◆ Work to be completed: If a line in the data below includes the string "corresponding", please return a copy of it.

◆ Exercise inputs:

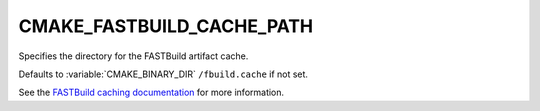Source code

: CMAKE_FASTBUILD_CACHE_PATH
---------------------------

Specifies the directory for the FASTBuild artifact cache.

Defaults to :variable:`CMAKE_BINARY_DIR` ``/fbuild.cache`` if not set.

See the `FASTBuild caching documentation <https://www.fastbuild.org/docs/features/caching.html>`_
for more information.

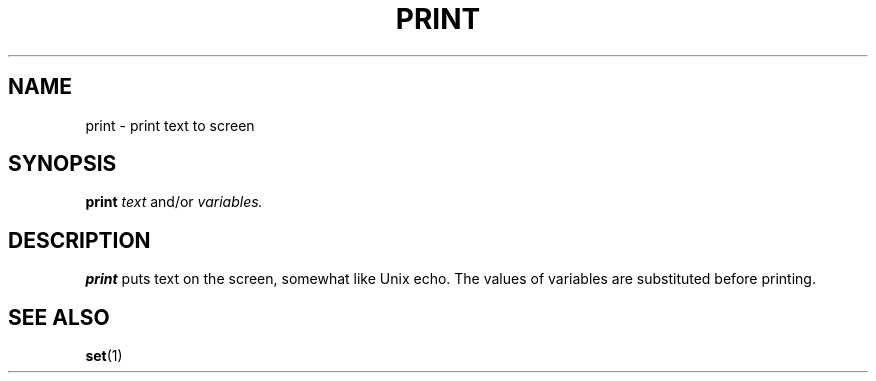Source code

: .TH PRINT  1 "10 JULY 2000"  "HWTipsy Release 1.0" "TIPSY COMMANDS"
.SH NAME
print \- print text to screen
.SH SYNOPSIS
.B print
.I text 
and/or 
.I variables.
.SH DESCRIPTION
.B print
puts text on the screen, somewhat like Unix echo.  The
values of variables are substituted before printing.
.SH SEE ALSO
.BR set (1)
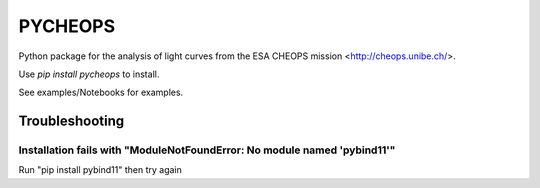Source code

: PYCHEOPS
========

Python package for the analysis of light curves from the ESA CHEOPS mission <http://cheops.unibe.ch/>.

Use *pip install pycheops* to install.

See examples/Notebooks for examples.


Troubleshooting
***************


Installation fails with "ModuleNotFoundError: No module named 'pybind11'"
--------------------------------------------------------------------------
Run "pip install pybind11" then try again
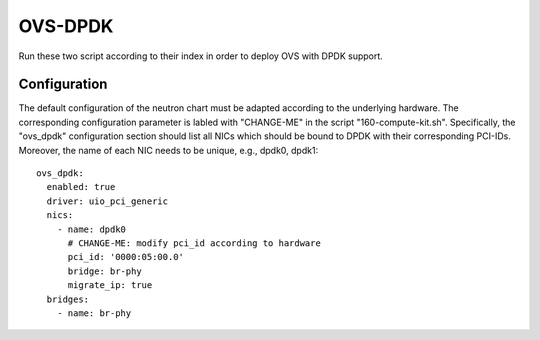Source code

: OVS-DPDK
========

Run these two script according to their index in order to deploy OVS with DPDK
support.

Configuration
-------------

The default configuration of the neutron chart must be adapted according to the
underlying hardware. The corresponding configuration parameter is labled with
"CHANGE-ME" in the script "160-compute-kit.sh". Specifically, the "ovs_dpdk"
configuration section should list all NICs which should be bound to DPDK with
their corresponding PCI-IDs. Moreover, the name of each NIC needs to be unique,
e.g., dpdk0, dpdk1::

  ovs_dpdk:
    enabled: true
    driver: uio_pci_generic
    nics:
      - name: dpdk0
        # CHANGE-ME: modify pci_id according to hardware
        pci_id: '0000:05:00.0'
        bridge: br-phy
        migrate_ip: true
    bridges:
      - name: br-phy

◆ Output:
underlying hardware. The corresponding configuration parameter is labled with
their corresponding PCI-IDs. Moreover, the name of each NIC needs to be unique,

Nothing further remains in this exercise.